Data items
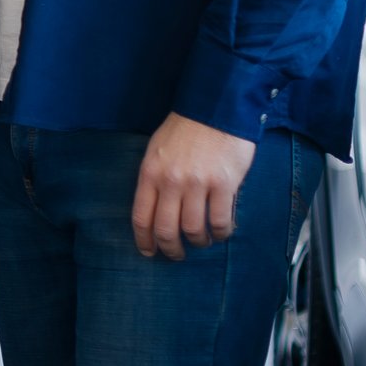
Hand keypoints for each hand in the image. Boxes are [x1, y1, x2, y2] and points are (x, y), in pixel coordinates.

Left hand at [132, 112, 256, 259]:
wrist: (215, 110)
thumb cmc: (185, 130)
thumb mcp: (156, 151)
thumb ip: (155, 179)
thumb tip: (157, 209)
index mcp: (150, 173)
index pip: (141, 217)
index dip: (144, 240)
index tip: (149, 252)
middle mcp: (171, 182)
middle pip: (166, 229)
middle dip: (171, 249)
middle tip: (177, 255)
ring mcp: (197, 184)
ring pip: (194, 229)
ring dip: (199, 241)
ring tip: (203, 241)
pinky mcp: (223, 185)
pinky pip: (220, 220)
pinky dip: (221, 232)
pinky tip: (222, 231)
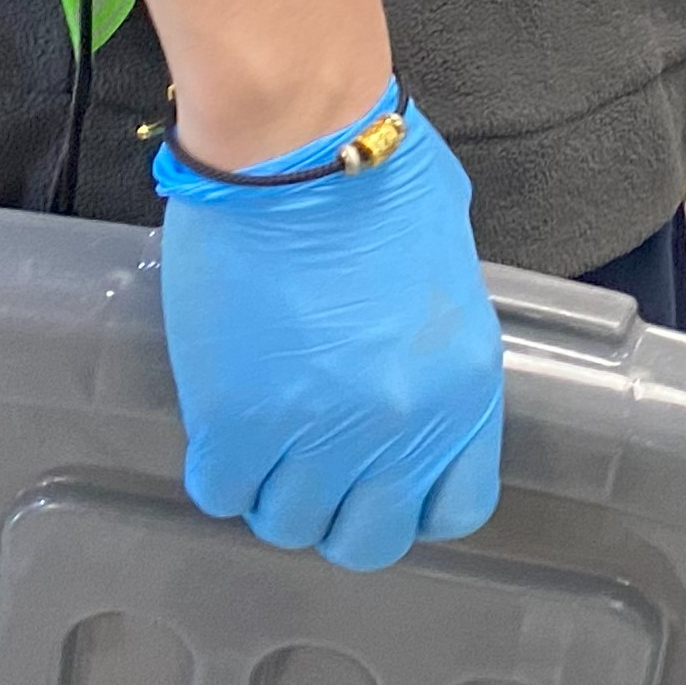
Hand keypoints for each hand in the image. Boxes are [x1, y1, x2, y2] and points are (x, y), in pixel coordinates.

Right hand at [153, 91, 504, 570]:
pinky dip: (221, 468)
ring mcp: (315, 432)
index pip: (456, 506)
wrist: (298, 145)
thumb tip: (407, 375)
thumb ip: (435, 345)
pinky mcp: (235, 421)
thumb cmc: (381, 177)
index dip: (414, 499)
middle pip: (366, 539)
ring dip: (275, 487)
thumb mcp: (447, 272)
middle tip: (316, 461)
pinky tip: (225, 422)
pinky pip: (222, 491)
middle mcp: (398, 427)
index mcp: (464, 387)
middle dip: (340, 510)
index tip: (384, 475)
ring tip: (266, 432)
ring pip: (287, 522)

What you should do: Count lines, not occurrences: report how many lines in the entries above include the word "middle", as a number alone.

Solution: 8